=== Your assignment ===
In the data below, find the line with "cu aproape un sfert în ul" and the line with "har dermed økt", then restate both and every line between them exactly, minus the pictures.

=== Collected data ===

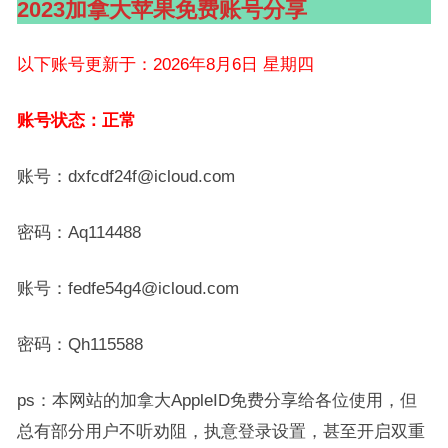
2023加拿大苹果免费账号分享
以下账号更新于：2026年8月6日 星期四
账号状态：正常
账号：dxfcdf24f@icloud.com
密码：Aq114488
账号：fedfe54g4@icloud.com
密码：Qh115588
ps：本网站的加拿大AppleID免费分享给各位使用，但
总有部分用户不听劝阻，执意登录设置，甚至开启双重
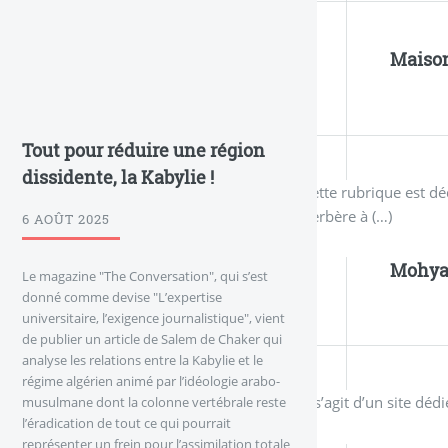
Maison
Tout pour réduire une région
dissidente, la Kabylie !
Cette rubrique est dé
berbère à (…)
6 AOÛT 2025
Mohy
Le magazine "The Conversation", qui s’est
donné comme devise "L’expertise
universitaire, l’exigence journalistique", vient
de publier un article de Salem de Chaker qui
analyse les relations entre la Kabylie et le
régime algérien animé par l’idéologie arabo-
Il s’agit d’un site 
musulmane dont la colonne vertébrale reste
l’éradication de tout ce qui pourrait
représenter un frein pour l’assimilation totale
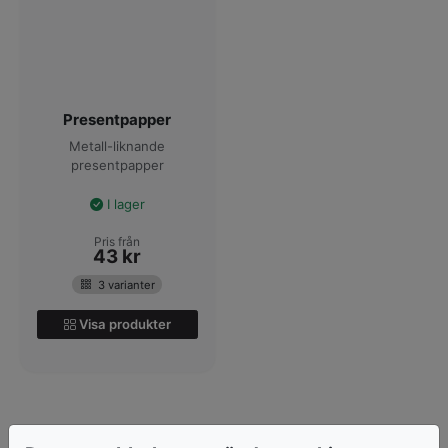
Presentpapper
Metall-liknande
presentpapper
I lager
Pris från
43
kr
3 varianter
Visa produkter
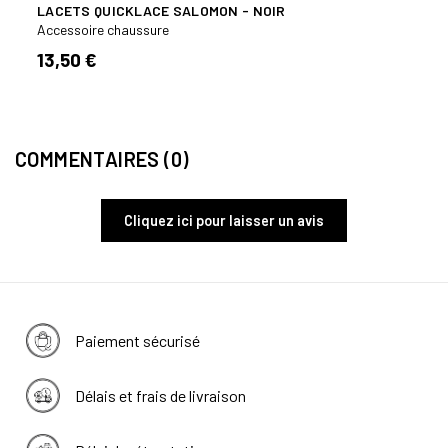
LACETS QUICKLACE SALOMON - NOIR
TROU
CHAU
Accessoire chaussure
Acces
13,50 €
8,90
COMMENTAIRES (0)
Cliquez ici pour laisser un avis
Paiement sécurisé
Délais et frais de livraison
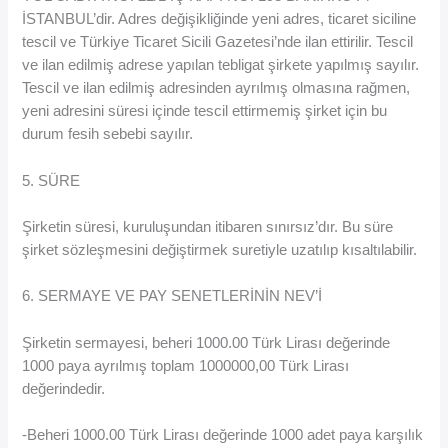
İSTANBUL’dir. Adres değişikliğinde yeni adres, ticaret siciline
tescil ve Türkiye Ticaret Sicili Gazetesi’nde ilan ettirilir. Tescil
ve ilan edilmiş adrese yapılan tebligat şirkete yapılmış sayılır.
Tescil ve ilan edilmiş adresinden ayrılmış olmasına rağmen,
yeni adresini süresi içinde tescil ettirmemiş şirket için bu
durum fesih sebebi sayılır.
5. SÜRE
Şirketin süresi, kuruluşundan itibaren sınırsız’dır. Bu süre
şirket sözleşmesini değiştirmek suretiyle uzatılıp kısaltılabilir.
6. SERMAYE VE PAY SENETLERİNİN NEV’İ
Şirketin sermayesi, beheri 1000.00 Türk Lirası değerinde
1000 paya ayrılmış toplam 1000000,00 Türk Lirası
değerindedir.
-Beheri 1000.00 Türk Lirası değerinde 1000 adet paya karşılık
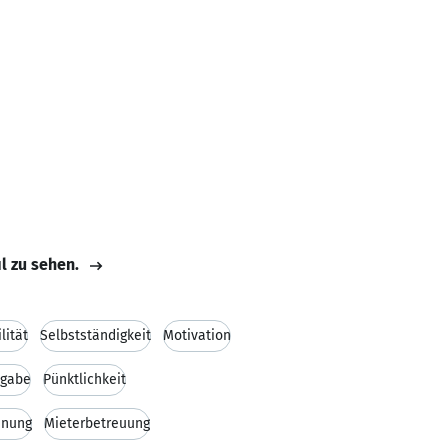
il zu sehen.
lität
Selbstständigkeit
Motivation
sgabe
Pünktlichkeit
hnung
Mieterbetreuung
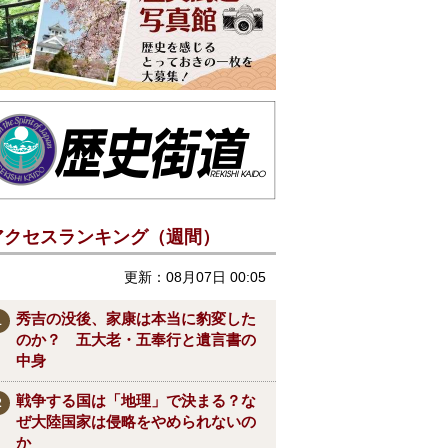
アクセスランキング（週間）
更新：08月07日 00:05
秀吉の没後、家康は本当に豹変した
のか？ 五大老・五奉行と遺言書の
中身
戦争する国は「地理」で決まる？な
ぜ大陸国家は侵略をやめられないの
か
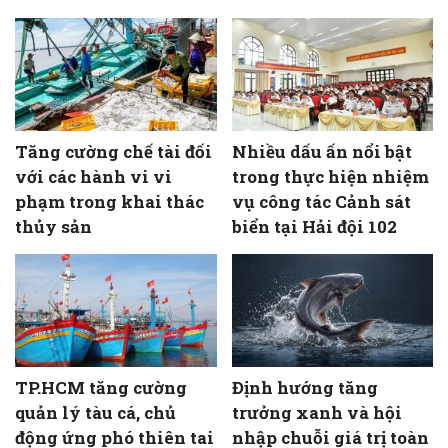
Tăng cường chế tài đối
Nhiều dấu ấn nổi bật
với các hành vi vi
trong thực hiện nhiệm
phạm trong khai thác
vụ công tác Cảnh sát
thủy sản
biển tại Hải đội 102
TP.HCM tăng cường
Định hướng tăng
quản lý tàu cá, chủ
trưởng xanh và hội
động ứng phó thiên tai
nhập chuỗi giá trị toàn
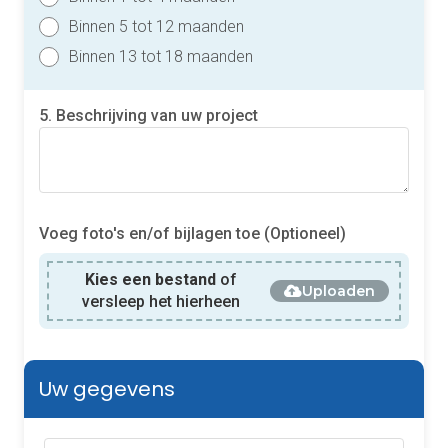
Binnen 5 tot 12 maanden
Binnen 13 tot 18 maanden
5. Beschrijving van uw project
Voeg foto's en/of bijlagen toe (Optioneel)
Kies een bestand
of
Uploaden
versleep het hierheen
Uw gegevens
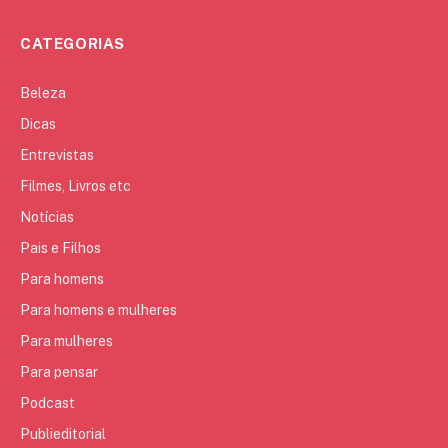
CATEGORIAS
Beleza
Dicas
Entrevistas
Filmes, Livros etc
Notícias
Pais e Filhos
Para homens
Para homens e mulheres
Para mulheres
Para pensar
Podcast
Publieditorial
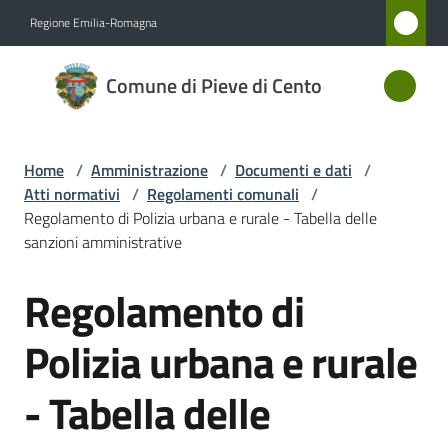
Vai al contenuto
Vai alla navigazione
Vai al footer
Regione Emilia-Romagna
Comune
Comune di Pieve di Cento
di Pieve
di Cento
Home
/
Amministrazione
/
Documenti e dati
/
Atti normativi
/
Regolamenti comunali
/
Amministrazione
Regolamento di Polizia urbana e rurale - Tabella delle
Menu selezionato
sanzioni amministrative
Novità
Regolamento di
Salta al contenuto
Servizi
Polizia urbana e rurale
Vivere
- Tabella delle
Pieve
di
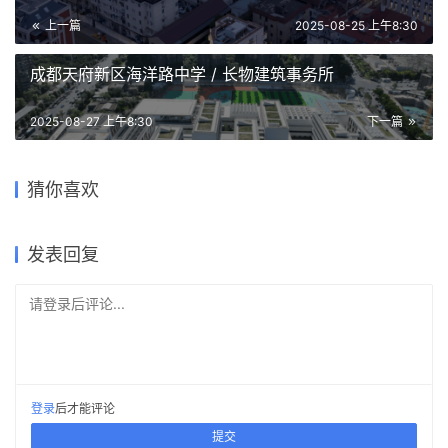
上一篇
2025-08-25 上午8:30
成都天府新区海洋路中学 / 长物建筑事务所
2025-08-27 上午8:30
下一篇
猜你喜欢
意大利圣培露旗舰工厂 / BIG
2025-08-20
工业建筑
发表回复
请登录后评论...
登录
后才能评论
提交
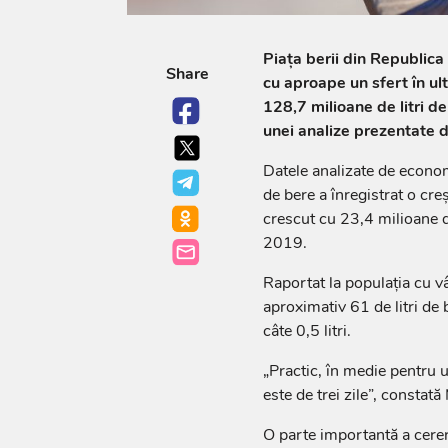
Piața berii din Republica
Share
cu aproape un sfert în ul
128,7 milioane de litri de
unei analize prezentate 
Datele analizate de econo
de bere a înregistrat o cre
crescut cu 23,4 milioane d
2019.
Raportat la populația cu v
aproximativ 61 de litri de
câte 0,5 litri.
„Practic, în medie pentru 
este de trei zile”, constat
O parte importantă a cereri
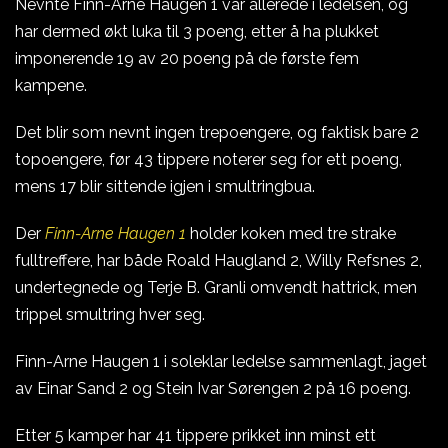
Nevnte Finn-Arne Haugen 1 var allerede i ledelsen, og
har dermed økt luka til 3 poeng, etter å ha plukket
imponerende 19 av 20 poeng på de første fem
kampene.
Det blir som nevnt ingen trepoengere, og faktisk bare 2
topoengere, før 43 tippere noterer seg for ett poeng,
mens 17 blir sittende igjen i smultringbua.
Der
Finn-Arne Haugen 1
holder koken med tre strake
fulltreffere, har både Roald Haugland 2, Willy Refsnes 2,
undertegnede og Terje B. Granli omvendt hattrick, men
trippel smultring hver seg.
Finn-Arne Haugen 1 i soleklar ledelse sammenlagt, jaget
av Einar Sand 2 og Stein Ivar Sørengen 2 på 16 poeng.
Etter 5 kamper har 41 tippere prikket inn minst ett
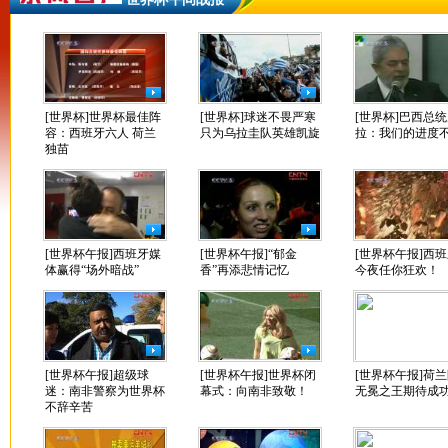
[世界杯]世界杯最佳阵
[世界杯]球迷不畏严寒
[世界杯]巴西总
容：西班牙六人 荷兰
只为乌拉圭队英雄凯旋
拉：我们的进度
独苗
[世界杯午报]西班牙媒
[世界杯午报]“郁金
[世界杯午报]西
体赢得“场外暗战”
香”再添悲情记忆
今夜任你狂欢！
[世界杯午报]超级球
[世界杯午报]世界杯闭
[世界杯午报]荷
迷：南非警察为世界杯
幕式：向南非致敬！
无冕之王期待成
不辞辛苦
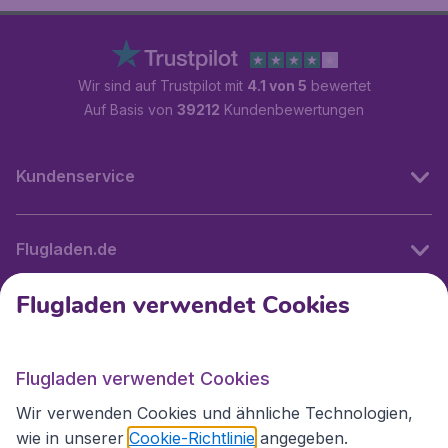
Wir sind auf Trustpilot mit
4.1 von 5
bewertet
Auf Basis von
39212
Kundenbewertungen
Kundenservice
Flugladen.de
Flugladen verwendet Cookies
Internationale Webseiten
Flugladen verwendet Cookies
Folgen Sie uns:
Wir verwenden Cookies und ähnliche Technologien,
wie in unserer
Cookie-Richtlinie
angegeben.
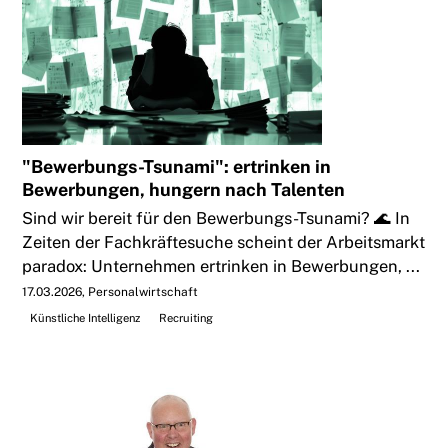
"Bewerbungs-Tsunami": ertrinken in
Bewerbungen, hungern nach Talenten
Sind wir bereit für den Bewerbungs-Tsunami? 🌊 In
Zeiten der Fachkräftesuche scheint der Arbeitsmarkt
paradox: Unternehmen ertrinken in Bewerbungen, ...
17.03.2026
Personalwirtschaft
Künstliche Intelligenz
Recruiting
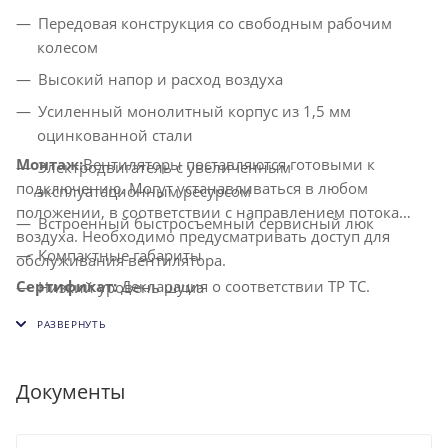
Передовая конструкция со свободным рабочим
колесом
Высокий напор и расход воздуха
Усиленный монолитный корпус из 1,5 мм
оцинкованной стали
Монтаж:
Вентиляторы поставляются готовыми к
Электродвигатель с увеличенным
подключению. Могут устанавливаться в любом
эксплуатационным ресурсом
положении, в соответствии с направлением потока
Встроенный быстросъемный сервисный люк
воздуха. Необходимо предусматривать доступ для
Компактные габариты
обслуживания вентилятора.
Сертификат:
Декларация о соответствии ТР ТС.
Низкий уровень шума
Документы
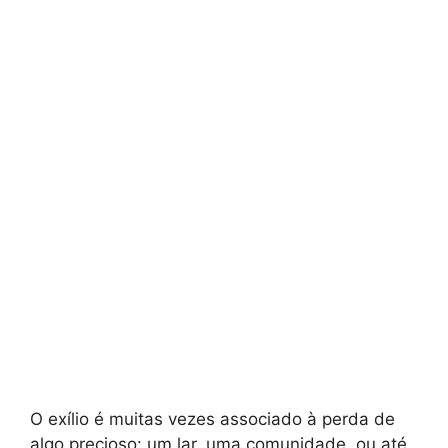
O exílio é muitas vezes associado à perda de
algo precioso: um lar, uma comunidade, ou até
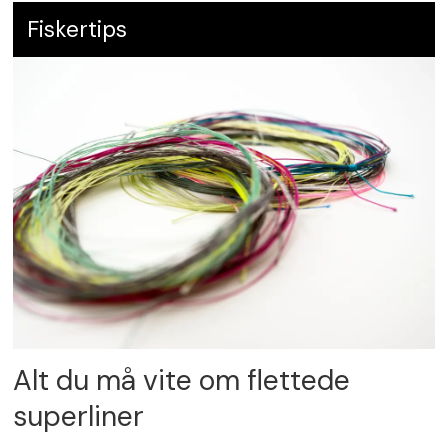
Fiskertips
Alt du må vite om flettede
superliner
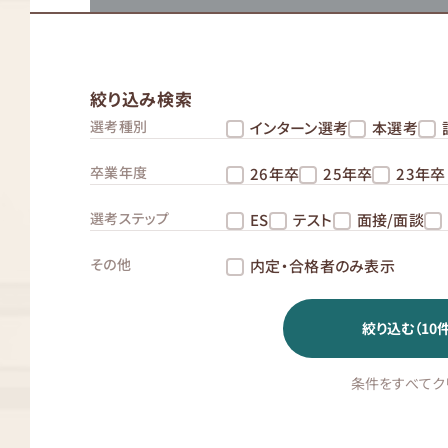
絞り込み検索
選考種別
インターン選考
本選考
卒業年度
26年卒
25年卒
23年卒
選考ステップ
ES
テスト
面接/面談
その他
内定・合格者のみ表示
絞り込む（
10
件
条件をすべてク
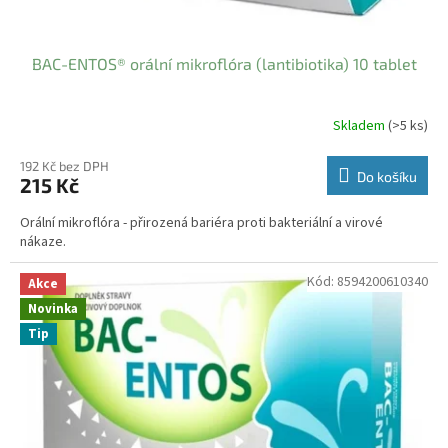
BAC-ENTOS® orální mikroflóra (lantibiotika) 10 tablet
Skladem
(>5 ks)
192 Kč bez DPH
Do košíku
215 Kč
Orální mikroflóra - přirozená bariéra proti bakteriální a virové
nákaze.
Kód:
8594200610340
Akce
Novinka
Tip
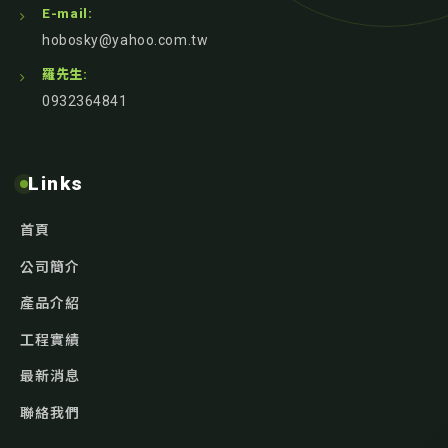
E-mail:
hobosky@yahoo.com.tw
羅先生:
0932364841
Links
首頁
公司簡介
產品介紹
工程實績
最新消息
聯絡我們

=== Exercise result ===
cu aproape un sfert în ul
128,7 milioane de litri de
unei analize prezentate 
Datele analizate de econo
de bere a înregistrat o cre
crescut cu 23,4 milioane d
2019.
Raportat la populația cu v
aproximativ 61 de litri de
câte 0,5 litri.
„Practic, în medie pentru 
este de trei zile”, constat
O parte importantă a cereri
Nevnte Finn-Arne Haugen 1 var allerede i ledelsen, og
har dermed økt luka til 3 poeng, etter å ha plukket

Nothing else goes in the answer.